Incorporation and alkaline sucrose sedimentation studies of DNA from mouse L-cells have demonstrated the following effects of N-methyl-N-nitrosourea (MNU) and methyl methanesulfonate (MMS). Increasing the concentration of both agents increases the number of single-strand breaks or alkali-labile lesions of existing DNA, which affects the incorporation of [3H]thymidine into DNA by reducing its relative rate. DNA that is newly synthesized during the 1st hr in [3H]thymidine after MNU treatment is of lower molecular weight than is existing DNA with alkali-labile lesions in treated cells and is also lower than DNA synthesized in control cells.

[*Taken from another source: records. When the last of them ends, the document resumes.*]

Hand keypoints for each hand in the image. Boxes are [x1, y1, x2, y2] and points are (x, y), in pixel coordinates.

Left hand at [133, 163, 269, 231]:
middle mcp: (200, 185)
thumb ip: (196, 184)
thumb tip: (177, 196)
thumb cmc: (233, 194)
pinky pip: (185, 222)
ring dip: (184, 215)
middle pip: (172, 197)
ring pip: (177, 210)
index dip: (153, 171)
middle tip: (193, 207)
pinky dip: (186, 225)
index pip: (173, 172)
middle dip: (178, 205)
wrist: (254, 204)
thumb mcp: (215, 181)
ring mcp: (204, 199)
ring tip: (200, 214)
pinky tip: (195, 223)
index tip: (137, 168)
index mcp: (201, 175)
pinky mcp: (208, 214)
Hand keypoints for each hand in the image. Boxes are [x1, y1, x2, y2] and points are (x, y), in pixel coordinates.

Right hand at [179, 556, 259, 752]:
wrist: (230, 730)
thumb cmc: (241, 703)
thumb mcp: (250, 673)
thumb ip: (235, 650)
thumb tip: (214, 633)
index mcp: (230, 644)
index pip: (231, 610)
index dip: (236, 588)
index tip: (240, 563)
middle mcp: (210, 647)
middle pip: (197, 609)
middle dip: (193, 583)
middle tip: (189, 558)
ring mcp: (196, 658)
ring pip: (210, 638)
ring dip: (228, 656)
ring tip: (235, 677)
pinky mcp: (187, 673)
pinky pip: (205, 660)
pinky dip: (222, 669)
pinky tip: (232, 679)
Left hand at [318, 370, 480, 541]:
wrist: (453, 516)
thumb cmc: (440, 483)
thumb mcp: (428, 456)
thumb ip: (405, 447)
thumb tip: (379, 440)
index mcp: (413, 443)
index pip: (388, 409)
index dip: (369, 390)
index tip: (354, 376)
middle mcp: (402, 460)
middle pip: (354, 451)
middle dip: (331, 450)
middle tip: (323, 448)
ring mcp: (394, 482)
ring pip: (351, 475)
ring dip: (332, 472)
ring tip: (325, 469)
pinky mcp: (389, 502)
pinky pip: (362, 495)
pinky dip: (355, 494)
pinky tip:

Such small segments formed in treated cells are elongated and joined to form high-molecular-weight DNA in the subsequent 4-hr chase in thymidine or 5-bromo-2'-deoxyuridine. Near-ultraviolet photolysis selectively degrades 5-bromo-2'-deoxyuridine-elongated DNA to segments that are nearly as small as those before chase. Further, caffeine (2 mM) present during the thymidine chase prevents nascent-strand elongation, although caffeine-insensitive chain growth occurs partly in MNU-alkylated cells. The MMS lesion (single-strand breakage in alkali) in existing DNA also temporarily interrupts replicative synthesis and makes short segments, but their elongation seems insensitive to caffeine. Our results indicate that MNU may produce both caffeine-sensitive interruptions (probably gaps), as ultraviolet damage does, and apurinic site-directed, caffeine-insensitive interruptions in nascent strands, while MMS may cause exclusively the latter. Further evidence for this is the caffeine potentiation of only MNU killing, like ultraviolet killing, of L-cells. The extent of such a specific MNU lesion is estimated to be no more than 4% of the total extent of methylation, predicting that the lesion that is accessible to caffeine-sensitive repair will be a minor product(s) other than N7-methylguanine. Mutagenic and carcinogenic effects of MNU, which are higher than those of MMS, could be ascribed to such a particular MNU lesion(s) and its repair.